Cile - note

 

 


(1) Le autorità doganali italiane possono autorizzare l'esportatore che effettua frequenti esportazioni verso il Cile a compilare, in alternativa all'EUR1., dichiarazioni su fattura per qualsiasi valore di esportazione. Le direzioni regionali doganali competenti, attribuiscono all'esportatore autorizzato un numero di autorizzazione da riportare sulla dichiarazione su fattura.

(2) Se la dichiarazione su fattura è fatta da un esportatore accreditato, in questo punto deve essere riportato il numero di autorizzazione.
In caso contrario, la dicitura tra parenesi deve essere omessa o lo spazio lasciato in bianco.

(3) L'origine dei prodotti deve essere riportata nello spazio tra le parentesi (...).

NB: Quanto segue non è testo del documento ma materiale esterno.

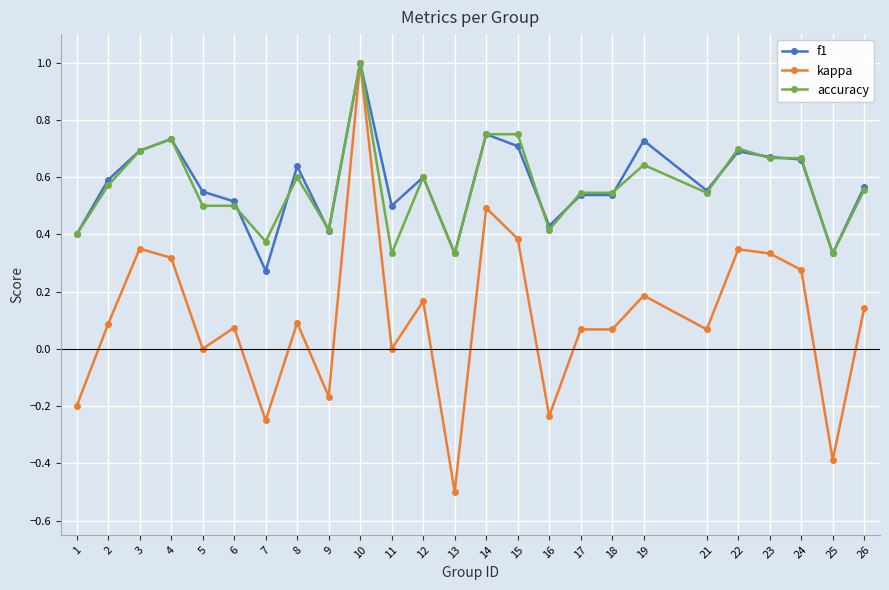

Is it true that accuracy equals 0.3 at 18?

False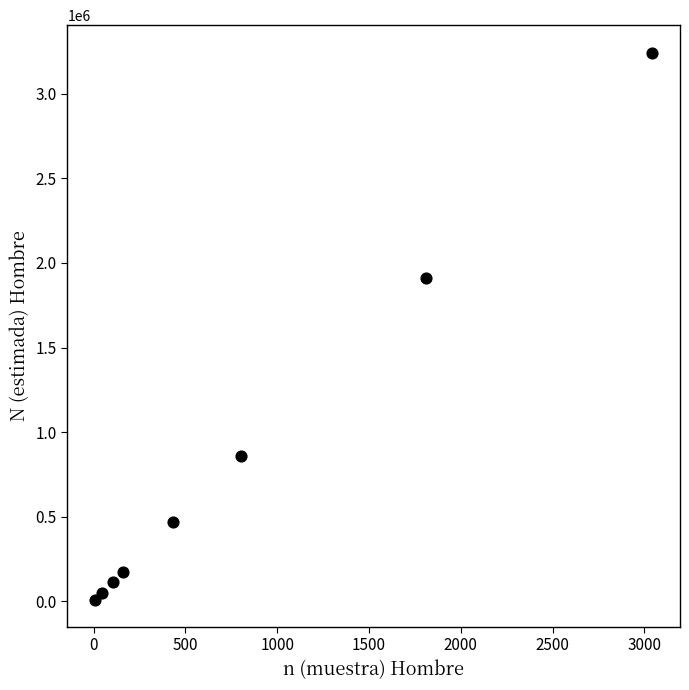

What Y value in the scatter plot is closest to 1627439?

1912522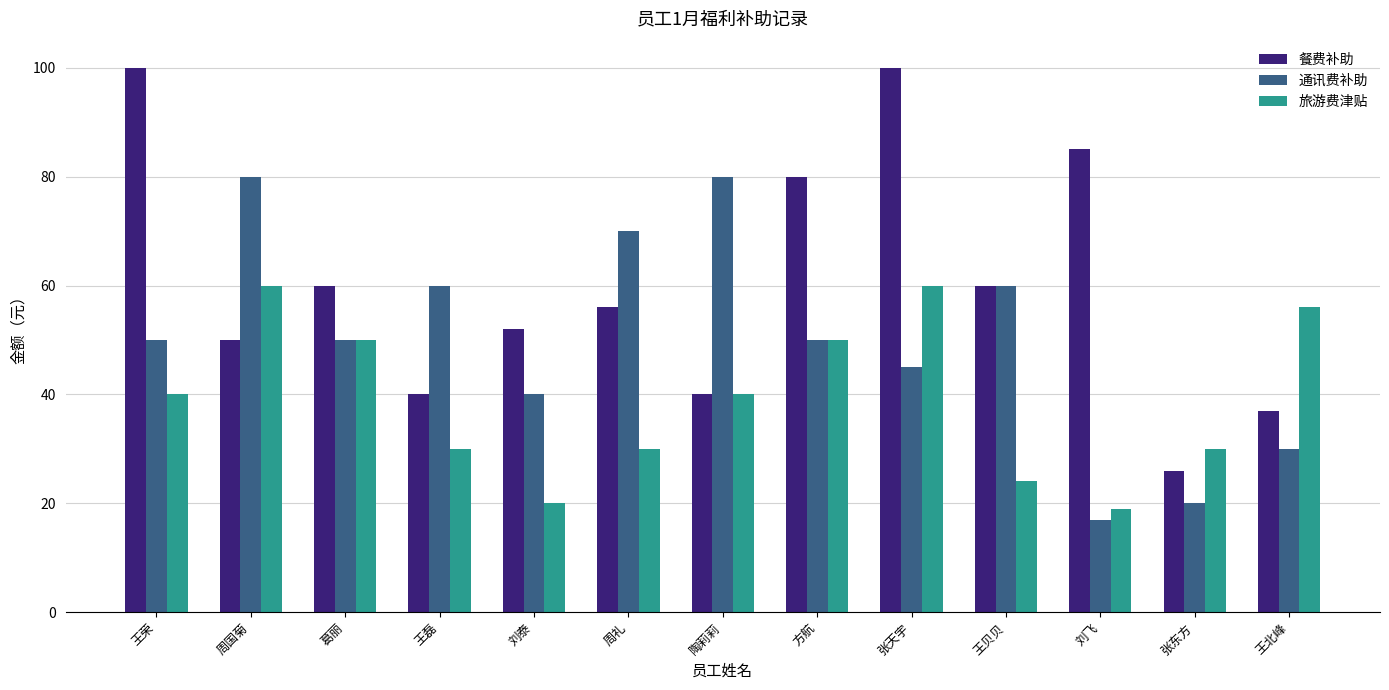

Rank the series at 周礼 from lowest to highest value.

旅游费津贴, 餐费补助, 通讯费补助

Queste informazioni sono facoltative se sono riportate all'interno del documento.
 
(4) I certificati fitosanitari, sono rilasciati dal servizio fitosanitario delle Regioni di appartenenza (su richiesta dell'interessato.).
Il Servizio Sanitario Nazionale (S.S.N.) si avvale di numerosi organismi sia a livello centrale che territoriale per l'espletamento delle attività di vigilanza e controllo in materia di prodotti fitosanitari
 
(5) I certificati sanitari per le carni sono rilasciati dalle ASL di appartenenza - Servizio veterinario. Per esportare animali vivi e prodotti da loro ottenuti, alimenti e mangimi, i produttori italiani devono fornire adeguate garanzie igienico-sanitarie alle autorità dei Paesi importatori. Consultare il sito Ministero della salute
 
(6) Per i prodotti cosmetici può essere richiesto sia il certificato di libera vendita, sia l'attestato di libera vendita.
Il certificato di libera vendita va richiesto al Ministero della Salute (la richiesta va fatta alla sede centrale di Roma, 30 giorni prima della spedizione delle merci e per conoscenza all`assessorato della sanità locale - sito web: www.ministerosalute.it).

(7) L’apostille è una certificazione internazionale che convalida l’autenticità e validità della firma del pubblico ufficiale che ratifica un atto o certificato.
L’apostille è stata introdotta dalla Convenzione dell’Aia che sopprime la legalizzazione degli atti pubblici esteri, sottoscritta durante la Conferenza dell’Aia sul diritto internazionale del 5 Ottobre 1961. Il trattato definisce le modalità attraverso le quali i documenti pubblici vengano certificati affinché possano essere ritenuti validi dai vari stati firmatari.
La Convenzione prevede espressamente alcune tipologie di documenti sui quali è possibile apporre l’apostille: documenti rilasciati da autorità statale o da un funzionario dipendente da un’amministrazione dello Stato, documenti amministrativi, atti notarili, dichiarazioni ufficiali indicanti una registrazione, autenticazioni di firma apposte su un atto privato.
E’ bene specificare che, come chiarisce la stessa Convenzione dell’Aia, l’apostille certifica la firma, la qualità legale del firmatario e del sigillo o timbro riportati; l’apostille non certifica il contenuto del documento sul quale è posta.